REPUBLIKA.CO.ID, JAKARTA -- Komisi Aparatur Sipil Negara (KASN) menerima laporan dugaan pelanggaran netralitas ASN pada Pilkada 2020 per 31 Juli sebanyak 456 ASN. KASN pun telah menerbitkan rekomendasi penjatuhan sanksi terhadap 344 ASN yang terbukti melanggar netralitas.
Dari 344 rekomendasi tersebut, baru 189 ASN atau 54,9 persen yang ditindaklanjuti oleh Pejabat Pembina Kepegawaian (PPK). Dengan demikian, setengah ASN yang melanggar netralitas belum dijatuhkan sanksi sesuai rekomendasi KASN.

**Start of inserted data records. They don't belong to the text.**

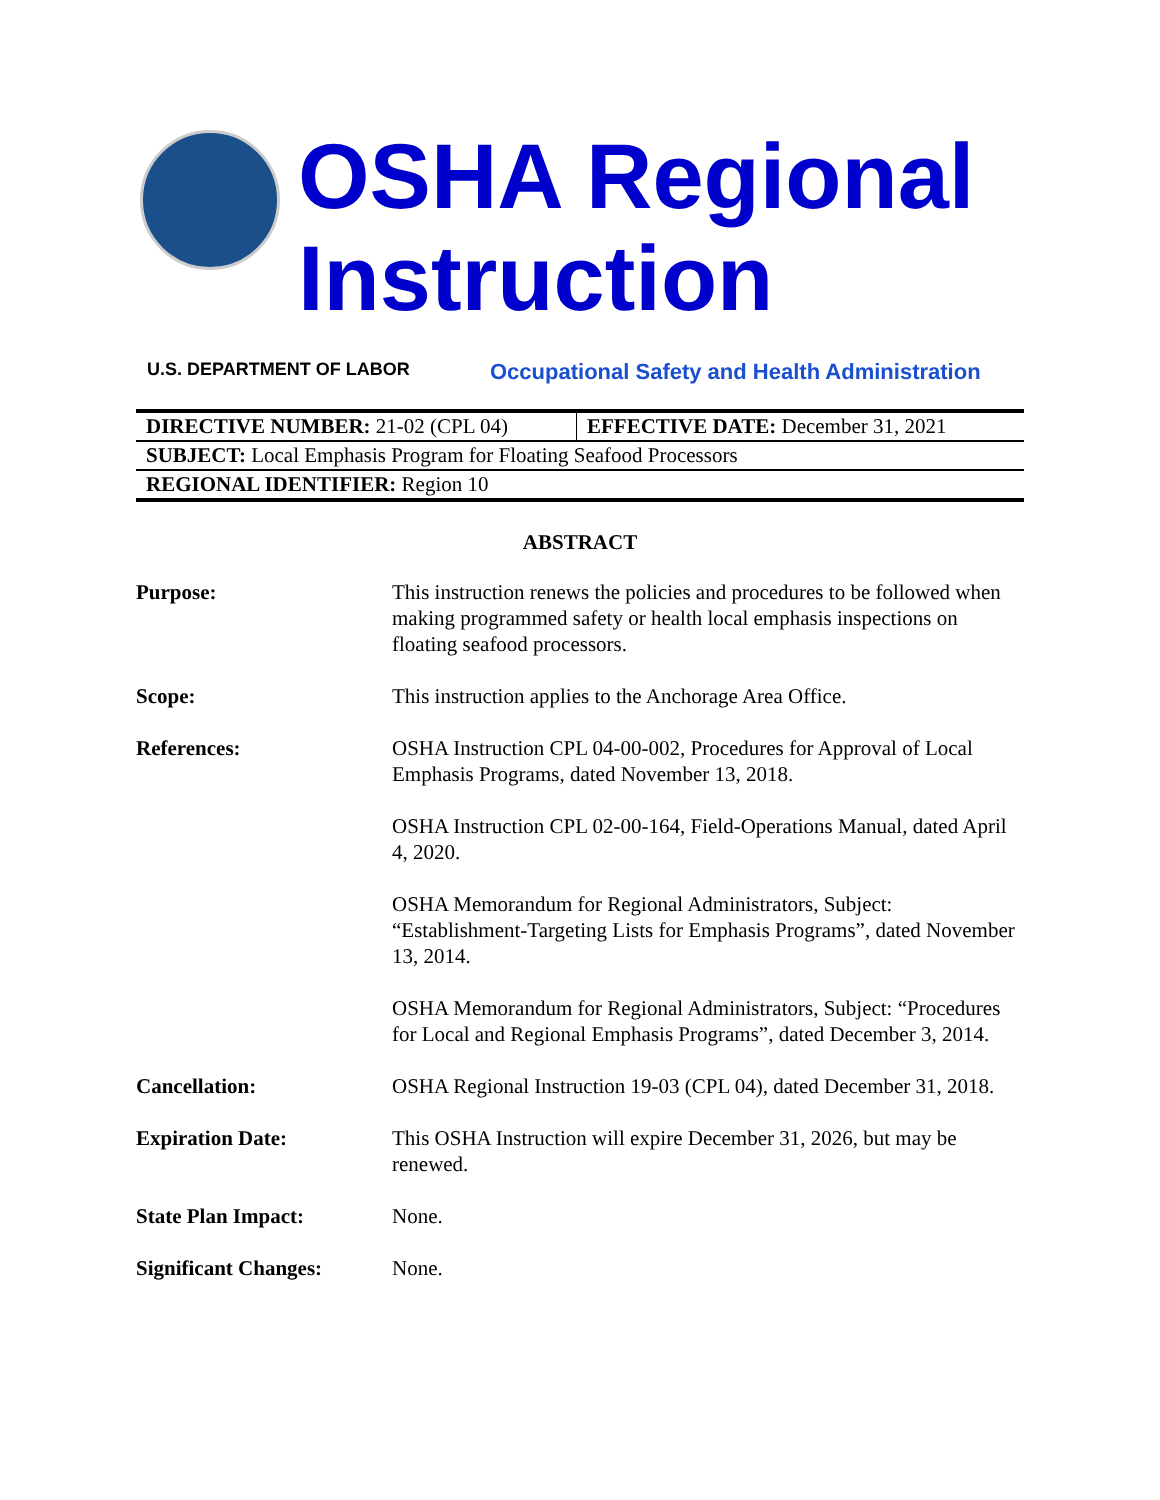OSHA Regional
Instruction
U.S. DEPARTMENT OF LABOR
Occupational Safety and Health Administration
| DIRECTIVE NUMBER: 21-02 (CPL 04) | EFFECTIVE DATE: December 31, 2021 |
| SUBJECT: Local Emphasis Program for Floating Seafood Processors | |
| REGIONAL IDENTIFIER: Region 10 | |
ABSTRACT
| Purpose: | This instruction renews the policies and procedures to be followed when making programmed safety or health local emphasis inspections on floating seafood processors. |
| Scope: | This instruction applies to the Anchorage Area Office. |
| References: | OSHA Instruction CPL 04-00-002, Procedures for Approval of Local Emphasis Programs, dated November 13, 2018. OSHA Instruction CPL 02-00-164, Field-Operations Manual, dated April 4, 2020. OSHA Memorandum for Regional Administrators, Subject: “Establishment-Targeting Lists for Emphasis Programs”, dated November 13, 2014. OSHA Memorandum for Regional Administrators, Subject: “Procedures for Local and Regional Emphasis Programs”, dated December 3, 2014. |
| Cancellation: | OSHA Regional Instruction 19-03 (CPL 04), dated December 31, 2018. |
| Expiration Date: | This OSHA Instruction will expire December 31, 2026, but may be renewed. |
| State Plan Impact: | None. |
| Significant Changes: | None. |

"Dengan tindak lanjut pemberian sanksi oleh PPK baru 189 ASN atau 54,9 persen," ujar Ketua KASN Agus Pramusinto dalam kampanye virtual Gerakan Nasional Netralitas ASN, Rabu (5/8).
Dia mengatakan, simpul permasalahan pelanggaran netralitas ASN adalah respons PPK yang lambat dan enggan menindaklanjuti rekomendasi sanksi dari KAS. Hal ini menunjukkan adanya konflik kepentingan pelanggaran secara terus menerus.
"Masalah ini harus diakhiri. Saya mohon Menpan-RB dan Mendagri memberikan sanksi yang tegas kepada PPK yang tidak menindaklanjuti rekomendasi KASN," kata Agus.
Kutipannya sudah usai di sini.